> [How to complete this task] Copy the records exactly. Include every line.

Stored data entries:
# # # # #

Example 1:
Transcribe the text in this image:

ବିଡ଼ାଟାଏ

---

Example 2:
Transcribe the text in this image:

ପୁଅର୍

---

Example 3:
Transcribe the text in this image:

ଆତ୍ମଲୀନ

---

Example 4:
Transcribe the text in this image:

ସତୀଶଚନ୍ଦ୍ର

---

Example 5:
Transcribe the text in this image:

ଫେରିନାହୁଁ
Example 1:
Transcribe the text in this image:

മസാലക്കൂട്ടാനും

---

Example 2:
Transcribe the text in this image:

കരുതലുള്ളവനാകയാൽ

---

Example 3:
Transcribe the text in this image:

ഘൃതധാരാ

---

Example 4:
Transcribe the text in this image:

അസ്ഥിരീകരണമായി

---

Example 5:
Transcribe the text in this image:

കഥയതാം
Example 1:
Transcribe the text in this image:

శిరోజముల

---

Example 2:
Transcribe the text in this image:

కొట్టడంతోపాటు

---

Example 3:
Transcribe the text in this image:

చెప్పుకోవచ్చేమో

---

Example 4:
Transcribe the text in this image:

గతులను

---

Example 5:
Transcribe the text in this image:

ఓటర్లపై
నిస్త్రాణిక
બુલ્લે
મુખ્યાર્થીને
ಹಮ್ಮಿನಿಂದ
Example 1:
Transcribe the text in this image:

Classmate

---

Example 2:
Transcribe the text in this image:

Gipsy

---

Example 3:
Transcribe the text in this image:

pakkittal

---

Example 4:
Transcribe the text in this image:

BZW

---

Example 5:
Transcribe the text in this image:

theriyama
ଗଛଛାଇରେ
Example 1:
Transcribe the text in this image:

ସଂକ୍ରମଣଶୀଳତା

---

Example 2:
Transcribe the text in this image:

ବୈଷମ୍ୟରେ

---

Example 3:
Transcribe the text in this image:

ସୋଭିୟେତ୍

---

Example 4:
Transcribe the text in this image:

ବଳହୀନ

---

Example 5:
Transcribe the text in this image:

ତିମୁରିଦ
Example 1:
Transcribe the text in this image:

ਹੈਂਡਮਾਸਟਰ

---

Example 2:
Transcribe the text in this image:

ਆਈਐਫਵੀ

# # # # #

> [Result of the exercise]
Example 1:
Transcribe the text in this image:

ବିଡ଼ାଟାଏ

---

Example 2:
Transcribe the text in this image:

ପୁଅର୍

---

Example 3:
Transcribe the text in this image:

ଆତ୍ମଲୀନ

---

Example 4:
Transcribe the text in this image:

ସତୀଶଚନ୍ଦ୍ର

---

Example 5:
Transcribe the text in this image:

ଫେରିନାହୁଁ
Example 1:
Transcribe the text in this image:

മസാലക്കൂട്ടാനും

---

Example 2:
Transcribe the text in this image:

കരുതലുള്ളവനാകയാൽ

---

Example 3:
Transcribe the text in this image:

ഘൃതധാരാ

---

Example 4:
Transcribe the text in this image:

അസ്ഥിരീകരണമായി

---

Example 5:
Transcribe the text in this image:

കഥയതാം
Example 1:
Transcribe the text in this image:

శిరోజముల

---

Example 2:
Transcribe the text in this image:

కొట్టడంతోపాటు

---

Example 3:
Transcribe the text in this image:

చెప్పుకోవచ్చేమో

---

Example 4:
Transcribe the text in this image:

గతులను

---

Example 5:
Transcribe the text in this image:

ఓటర్లపై
నిస్త్రాణిక
બુલ્લે
મુખ્યાર્થીને
ಹಮ್ಮಿನಿಂದ
Example 1:
Transcribe the text in this image:

Classmate

---

Example 2:
Transcribe the text in this image:

Gipsy

---

Example 3:
Transcribe the text in this image:

pakkittal

---

Example 4:
Transcribe the text in this image:

BZW

---

Example 5:
Transcribe the text in this image:

theriyama
ଗଛଛାଇରେ
Example 1:
Transcribe the text in this image:

ସଂକ୍ରମଣଶୀଳତା

---

Example 2:
Transcribe the text in this image:

ବୈଷମ୍ୟରେ

---

Example 3:
Transcribe the text in this image:

ସୋଭିୟେତ୍

---

Example 4:
Transcribe the text in this image:

ବଳହୀନ

---

Example 5:
Transcribe the text in this image:

ତିମୁରିଦ
Example 1:
Transcribe the text in this image:

ਹੈਂਡਮਾਸਟਰ

---

Example 2:
Transcribe the text in this image:

ਆਈਐਫਵੀ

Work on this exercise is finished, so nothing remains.